◆ AIM OF THE EXERCISE
Each line holding the word "back" must appear in the answer, copied from the entries.

───── THE RECORDS ─────

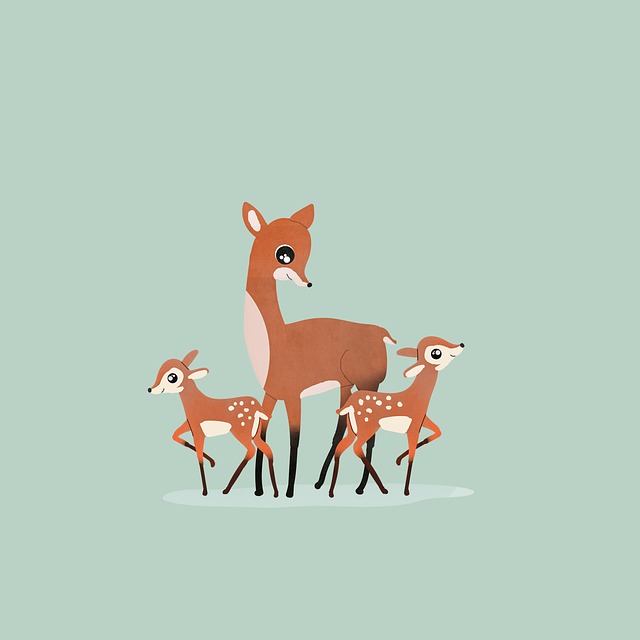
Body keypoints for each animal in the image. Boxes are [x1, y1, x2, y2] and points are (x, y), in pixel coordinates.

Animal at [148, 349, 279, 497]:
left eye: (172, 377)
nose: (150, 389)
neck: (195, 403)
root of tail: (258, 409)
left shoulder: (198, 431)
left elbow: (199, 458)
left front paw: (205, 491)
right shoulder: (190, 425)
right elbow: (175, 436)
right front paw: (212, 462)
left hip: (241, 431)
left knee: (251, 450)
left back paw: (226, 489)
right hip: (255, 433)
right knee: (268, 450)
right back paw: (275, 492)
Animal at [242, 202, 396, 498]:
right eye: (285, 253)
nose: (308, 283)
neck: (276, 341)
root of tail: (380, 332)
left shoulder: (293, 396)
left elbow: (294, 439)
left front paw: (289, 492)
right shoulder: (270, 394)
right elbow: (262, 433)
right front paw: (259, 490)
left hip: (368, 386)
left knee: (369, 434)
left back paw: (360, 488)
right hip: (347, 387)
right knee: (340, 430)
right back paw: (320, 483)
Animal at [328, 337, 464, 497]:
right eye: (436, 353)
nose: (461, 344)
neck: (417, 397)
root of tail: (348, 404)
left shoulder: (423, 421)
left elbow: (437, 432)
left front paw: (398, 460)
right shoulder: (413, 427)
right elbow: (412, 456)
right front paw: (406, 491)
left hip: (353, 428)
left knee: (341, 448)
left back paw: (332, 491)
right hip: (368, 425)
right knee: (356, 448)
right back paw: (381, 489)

─────
───── THE RECORDS ─────

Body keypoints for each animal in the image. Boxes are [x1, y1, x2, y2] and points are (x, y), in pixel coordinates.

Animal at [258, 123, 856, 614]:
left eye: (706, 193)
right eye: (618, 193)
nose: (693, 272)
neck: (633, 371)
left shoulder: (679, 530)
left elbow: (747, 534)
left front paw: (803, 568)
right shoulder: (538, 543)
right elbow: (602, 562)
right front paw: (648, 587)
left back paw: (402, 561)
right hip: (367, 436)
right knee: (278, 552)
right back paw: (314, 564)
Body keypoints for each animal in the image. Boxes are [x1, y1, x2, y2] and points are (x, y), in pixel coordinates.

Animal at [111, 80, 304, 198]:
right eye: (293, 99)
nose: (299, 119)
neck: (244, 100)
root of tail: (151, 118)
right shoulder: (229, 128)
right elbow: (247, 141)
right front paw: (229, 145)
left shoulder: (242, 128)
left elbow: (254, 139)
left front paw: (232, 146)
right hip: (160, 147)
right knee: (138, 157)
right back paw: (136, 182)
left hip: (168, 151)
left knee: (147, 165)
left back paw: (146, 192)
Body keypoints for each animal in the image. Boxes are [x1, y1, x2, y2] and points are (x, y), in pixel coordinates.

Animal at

─────

◆ WRITTEN RESPONSE
left back paw: (226, 489)
right back paw: (275, 492)
left back paw: (360, 488)
right back paw: (320, 483)
left back paw: (332, 491)
right back paw: (381, 489)
left back paw: (402, 561)
right back paw: (314, 564)
right back paw: (136, 182)
left back paw: (146, 192)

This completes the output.